In summary, therefore, we maintain a cautious but incrementally more constructive view on the outlook for equities, with shares buoyed as much by sentiment and an optimistic view on the economy as they are near-term fundamentals. One important caveat remains the risk of ongoing geopolitical risks, such as further escalation in Ukraine. These are potential “Black Swan” events that are binary in nature and impossible to predict with any certainty. On the other hand, resolutions of the many geo-political and macro factors mentioned in this letter will drive a more positive outcome.

Against this backdrop, we will continue to emphasize individual company fundamentals in our stock-picking and will remain vigilant for opportunities presented by any market dislocation. We continue to strongly believe that companies who operate with “corporate karma” by treating all their stakeholders fairly stand to benefit in the long run, and no more so is that true than in the environment we find ourselves in today.

Morningstar: What are the key ingredients to your fund’s longer-term success?

MacLennan and Somers: The delivery of attractive investment returns was central to the design of the strategy. Sustainability analysis is emphasized within the process because we believe the way a company manages its stakeholder relationships can contribute to its operating and financial performance and ultimately its long-term success. Corporate culture and strong stakeholder relationships are therefore a central component of our stock selection because our analysis suggests these factors contribute to returns.

Our holistic and inclusive view of sustainability has allowed us to adjust the portfolio exposures dynamically to better reflect changes in the economic and market environments and importantly ensure we are not corralled into less attractive or overcrowded areas of the market purely as a function of an ESG assessment.
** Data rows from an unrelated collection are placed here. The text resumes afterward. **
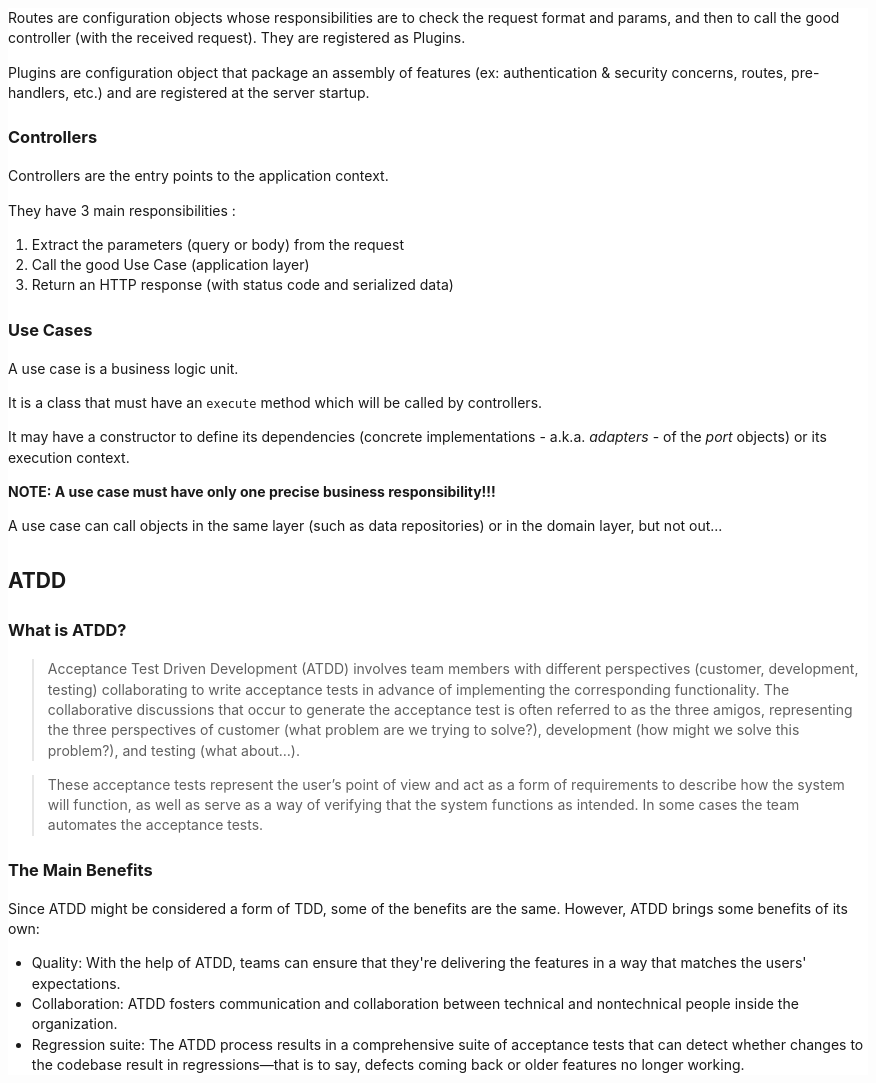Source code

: Routes are configuration objects whose responsibilities are to check the request format and params, and then to call the good controller (with the received request). They are registered as Plugins.

Plugins are configuration object that package an assembly of features (ex: authentication & security concerns, routes, pre-handlers, etc.) and are registered at the server startup.

### Controllers

Controllers are the entry points to the application context.

They have 3 main responsibilities :

1. Extract the parameters (query or body) from the request
2. Call the good Use Case (application layer)
3. Return an HTTP response (with status code and serialized data)

### Use Cases

A use case is a business logic unit.

It is a class that must have an `execute` method which will be called by controllers.

It may have a constructor to define its dependencies (concrete implementations - a.k.a. _adapters_ - of the _port_ objects) or its execution context.

**NOTE: A use case must have only one precise business responsibility!!!**

A use case can call objects in the same layer (such as data repositories) or in the domain layer, but not out...

## ATDD

### What is ATDD?

> Acceptance Test Driven Development (ATDD) involves team members with different perspectives (customer, development, testing) collaborating to write acceptance tests in advance of implementing the corresponding functionality. The collaborative discussions that occur to generate the acceptance test is often referred to as the three amigos, representing the three perspectives of customer (what problem are we trying to solve?), development (how might we solve this problem?), and testing (what about…).

> These acceptance tests represent the user’s point of view and act as a form of requirements to describe how the system will function, as well as serve as a way of verifying that the system functions as intended. In some cases the team automates the acceptance tests.

### The Main Benefits

Since ATDD might be considered a form of TDD, some of the benefits are the same. However, ATDD brings some benefits of its own:

- Quality: With the help of ATDD, teams can ensure that they're delivering the features in a way that matches the users' expectations.
- Collaboration: ATDD fosters communication and collaboration between technical and nontechnical people inside the organization.
- Regression suite: The ATDD process results in a comprehensive suite of acceptance tests that can detect whether changes to the codebase result in regressions—that is to say, defects coming back or older features no longer working.

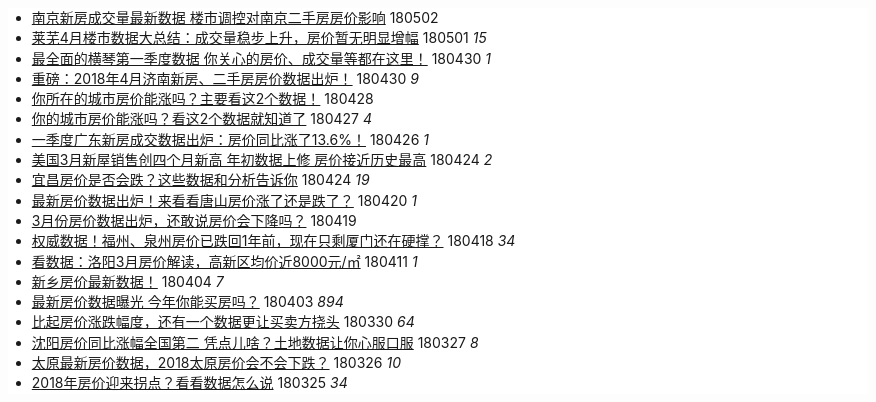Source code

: - [南京新房成交量最新数据 楼市调控对南京二手房房价影响](http://jkwz.applinzi.com/ittc/7098562281594160135.html#%E5%8D%97%E4%BA%AC%E6%96%B0%E6%88%BF%E6%88%90%E4%BA%A4%E9%87%8F%E6%9C%80%E6%96%B0%E6%95%B0%E6%8D%AE+%E6%A5%BC%E5%B8%82%E8%B0%83%E6%8E%A7%E5%AF%B9%E5%8D%97%E4%BA%AC%E4%BA%8C%E6%89%8B%E6%88%BF%E6%88%BF%E4%BB%B7%E5%BD%B1%E5%93%8D) 180502  
- [莱芜4月楼市数据大总结：成交量稳步上升，房价暂无明显增幅](http://jkwz.applinzi.com/ittc/7098178558474322954.html#%E8%8E%B1%E8%8A%9C4%E6%9C%88%E6%A5%BC%E5%B8%82%E6%95%B0%E6%8D%AE%E5%A4%A7%E6%80%BB%E7%BB%93%EF%BC%9A%E6%88%90%E4%BA%A4%E9%87%8F%E7%A8%B3%E6%AD%A5%E4%B8%8A%E5%8D%87%EF%BC%8C%E6%88%BF%E4%BB%B7%E6%9A%82%E6%97%A0%E6%98%8E%E6%98%BE%E5%A2%9E%E5%B9%85) 180501 *15* 
- [最全面的横琴第一季度数据 你关心的房价、成交量等都在这里！](http://jkwz.applinzi.com/ittc/7097813832582038538.html#%E6%9C%80%E5%85%A8%E9%9D%A2%E7%9A%84%E6%A8%AA%E7%90%B4%E7%AC%AC%E4%B8%80%E5%AD%A3%E5%BA%A6%E6%95%B0%E6%8D%AE+%E4%BD%A0%E5%85%B3%E5%BF%83%E7%9A%84%E6%88%BF%E4%BB%B7%E3%80%81%E6%88%90%E4%BA%A4%E9%87%8F%E7%AD%89%E9%83%BD%E5%9C%A8%E8%BF%99%E9%87%8C%EF%BC%81) 180430 *1* 
- [重磅：2018年4月济南新房、二手房房价数据出炉！](http://jkwz.applinzi.com/ittc/7097683666740446219.html#%E9%87%8D%E7%A3%85%EF%BC%9A2018%E5%B9%B44%E6%9C%88%E6%B5%8E%E5%8D%97%E6%96%B0%E6%88%BF%E3%80%81%E4%BA%8C%E6%89%8B%E6%88%BF%E6%88%BF%E4%BB%B7%E6%95%B0%E6%8D%AE%E5%87%BA%E7%82%89%EF%BC%81) 180430 *9* 
- [你所在的城市房价能涨吗？主要看这2个数据！](http://jkwz.applinzi.com/ittc/7096977462322004998.html#%E4%BD%A0%E6%89%80%E5%9C%A8%E7%9A%84%E5%9F%8E%E5%B8%82%E6%88%BF%E4%BB%B7%E8%83%BD%E6%B6%A8%E5%90%97%EF%BC%9F%E4%B8%BB%E8%A6%81%E7%9C%8B%E8%BF%992%E4%B8%AA%E6%95%B0%E6%8D%AE%EF%BC%81) 180428  
- [你的城市房价能涨吗？看这2个数据就知道了](http://jkwz.applinzi.com/ittc/7096667958296445958.html#%E4%BD%A0%E7%9A%84%E5%9F%8E%E5%B8%82%E6%88%BF%E4%BB%B7%E8%83%BD%E6%B6%A8%E5%90%97%EF%BC%9F%E7%9C%8B%E8%BF%992%E4%B8%AA%E6%95%B0%E6%8D%AE%E5%B0%B1%E7%9F%A5%E9%81%93%E4%BA%86) 180427 *4* 
- [一季度广东新房成交数据出炉：房价同比涨了13.6%！](http://jkwz.applinzi.com/ittc/7096307725774619665.html#%E4%B8%80%E5%AD%A3%E5%BA%A6%E5%B9%BF%E4%B8%9C%E6%96%B0%E6%88%BF%E6%88%90%E4%BA%A4%E6%95%B0%E6%8D%AE%E5%87%BA%E7%82%89%EF%BC%9A%E6%88%BF%E4%BB%B7%E5%90%8C%E6%AF%94%E6%B6%A8%E4%BA%8613.6%25%EF%BC%81) 180426 *1* 
- [美国3月新屋销售创四个月新高 年初数据上修 房价接近历史最高](http://jkwz.applinzi.com/ittc/7095667067284096007.html#%E7%BE%8E%E5%9B%BD3%E6%9C%88%E6%96%B0%E5%B1%8B%E9%94%80%E5%94%AE%E5%88%9B%E5%9B%9B%E4%B8%AA%E6%9C%88%E6%96%B0%E9%AB%98+%E5%B9%B4%E5%88%9D%E6%95%B0%E6%8D%AE%E4%B8%8A%E4%BF%AE+%E6%88%BF%E4%BB%B7%E6%8E%A5%E8%BF%91%E5%8E%86%E5%8F%B2%E6%9C%80%E9%AB%98) 180424 *2* 
- [宜昌房价是否会跌？这些数据和分析告诉你](http://jkwz.applinzi.com/ittc/7095551006157046794.html#%E5%AE%9C%E6%98%8C%E6%88%BF%E4%BB%B7%E6%98%AF%E5%90%A6%E4%BC%9A%E8%B7%8C%EF%BC%9F%E8%BF%99%E4%BA%9B%E6%95%B0%E6%8D%AE%E5%92%8C%E5%88%86%E6%9E%90%E5%91%8A%E8%AF%89%E4%BD%A0) 180424 *19* 
- [最新房价数据出炉！来看看唐山房价涨了还是跌了？](http://jkwz.applinzi.com/ittc/7094102094883849223.html#%E6%9C%80%E6%96%B0%E6%88%BF%E4%BB%B7%E6%95%B0%E6%8D%AE%E5%87%BA%E7%82%89%EF%BC%81%E6%9D%A5%E7%9C%8B%E7%9C%8B%E5%94%90%E5%B1%B1%E6%88%BF%E4%BB%B7%E6%B6%A8%E4%BA%86%E8%BF%98%E6%98%AF%E8%B7%8C%E4%BA%86%EF%BC%9F) 180420 *1* 
- [3月份房价数据出炉，还敢说房价会下降吗？](http://jkwz.applinzi.com/ittc/7093810826060497937.html#3%E6%9C%88%E4%BB%BD%E6%88%BF%E4%BB%B7%E6%95%B0%E6%8D%AE%E5%87%BA%E7%82%89%EF%BC%8C%E8%BF%98%E6%95%A2%E8%AF%B4%E6%88%BF%E4%BB%B7%E4%BC%9A%E4%B8%8B%E9%99%8D%E5%90%97%EF%BC%9F) 180419  
- [权威数据！福州、泉州房价已跌回1年前，现在只剩厦门还在硬撑？](http://jkwz.applinzi.com/ittc/7093376461518144522.html#%E6%9D%83%E5%A8%81%E6%95%B0%E6%8D%AE%EF%BC%81%E7%A6%8F%E5%B7%9E%E3%80%81%E6%B3%89%E5%B7%9E%E6%88%BF%E4%BB%B7%E5%B7%B2%E8%B7%8C%E5%9B%9E1%E5%B9%B4%E5%89%8D%EF%BC%8C%E7%8E%B0%E5%9C%A8%E5%8F%AA%E5%89%A9%E5%8E%A6%E9%97%A8%E8%BF%98%E5%9C%A8%E7%A1%AC%E6%92%91%EF%BC%9F) 180418 *34* 
- [看数据：洛阳3月房价解读，高新区均价近8000元/㎡](http://jkwz.applinzi.com/ittc/7090742746367394822.html#%E7%9C%8B%E6%95%B0%E6%8D%AE%EF%BC%9A%E6%B4%9B%E9%98%B33%E6%9C%88%E6%88%BF%E4%BB%B7%E8%A7%A3%E8%AF%BB%EF%BC%8C%E9%AB%98%E6%96%B0%E5%8C%BA%E5%9D%87%E4%BB%B7%E8%BF%918000%E5%85%83%2F%E3%8E%A1) 180411 *1* 
- [新乡房价最新数据！](http://jkwz.applinzi.com/ittc/7088264498228233222.html#%E6%96%B0%E4%B9%A1%E6%88%BF%E4%BB%B7%E6%9C%80%E6%96%B0%E6%95%B0%E6%8D%AE%EF%BC%81) 180404 *7* 
- [最新房价数据曝光 今年你能买房吗？](http://jkwz.applinzi.com/ittc/7087684028125938694.html#%E6%9C%80%E6%96%B0%E6%88%BF%E4%BB%B7%E6%95%B0%E6%8D%AE%E6%9B%9D%E5%85%89+%E4%BB%8A%E5%B9%B4%E4%BD%A0%E8%83%BD%E4%B9%B0%E6%88%BF%E5%90%97%EF%BC%9F) 180403 *894* 
- [​比起房价涨跌幅度，还有一个数据更让买卖方挠头](http://jkwz.applinzi.com/ittc/7086279158730851345.html#%E2%80%8B%E6%AF%94%E8%B5%B7%E6%88%BF%E4%BB%B7%E6%B6%A8%E8%B7%8C%E5%B9%85%E5%BA%A6%EF%BC%8C%E8%BF%98%E6%9C%89%E4%B8%80%E4%B8%AA%E6%95%B0%E6%8D%AE%E6%9B%B4%E8%AE%A9%E4%B9%B0%E5%8D%96%E6%96%B9%E6%8C%A0%E5%A4%B4) 180330 *64* 
- [沈阳房价同比涨幅全国第二 凭点儿啥？土地数据让你心服口服](http://jkwz.applinzi.com/ittc/7085074687912838160.html#%E6%B2%88%E9%98%B3%E6%88%BF%E4%BB%B7%E5%90%8C%E6%AF%94%E6%B6%A8%E5%B9%85%E5%85%A8%E5%9B%BD%E7%AC%AC%E4%BA%8C+%E5%87%AD%E7%82%B9%E5%84%BF%E5%95%A5%EF%BC%9F%E5%9C%9F%E5%9C%B0%E6%95%B0%E6%8D%AE%E8%AE%A9%E4%BD%A0%E5%BF%83%E6%9C%8D%E5%8F%A3%E6%9C%8D) 180327 *8* 
- [太原最新房价数据，2018太原房价会不会下跌？](http://jkwz.applinzi.com/ittc/7084701502327489542.html#%E5%A4%AA%E5%8E%9F%E6%9C%80%E6%96%B0%E6%88%BF%E4%BB%B7%E6%95%B0%E6%8D%AE%EF%BC%8C2018%E5%A4%AA%E5%8E%9F%E6%88%BF%E4%BB%B7%E4%BC%9A%E4%B8%8D%E4%BC%9A%E4%B8%8B%E8%B7%8C%EF%BC%9F) 180326 *10* 
- [2018年房价迎来拐点？看看数据怎么说](http://jkwz.applinzi.com/ittc/7084548633339102225.html#2018%E5%B9%B4%E6%88%BF%E4%BB%B7%E8%BF%8E%E6%9D%A5%E6%8B%90%E7%82%B9%EF%BC%9F%E7%9C%8B%E7%9C%8B%E6%95%B0%E6%8D%AE%E6%80%8E%E4%B9%88%E8%AF%B4) 180325 *34*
The separation of the sustainability assessment, which underpins the creation and maintenance of the fund’s proprietary investable universe, and the investment decision are important elements in our investment process.

Looking back, the headline performance of the fund since we launched in 2017 has certainly been impressive, but it is more pleasing that performance in each of the last five calendar years has also been strong, despite very different, and frequently challenging, phases of the market cycle. This, we believe, is a testament to our multistakeholder sustainability framework which points to companies that can sustain their growth over time. Good stock selection has therefore been the dominant driver of outperformance during this period.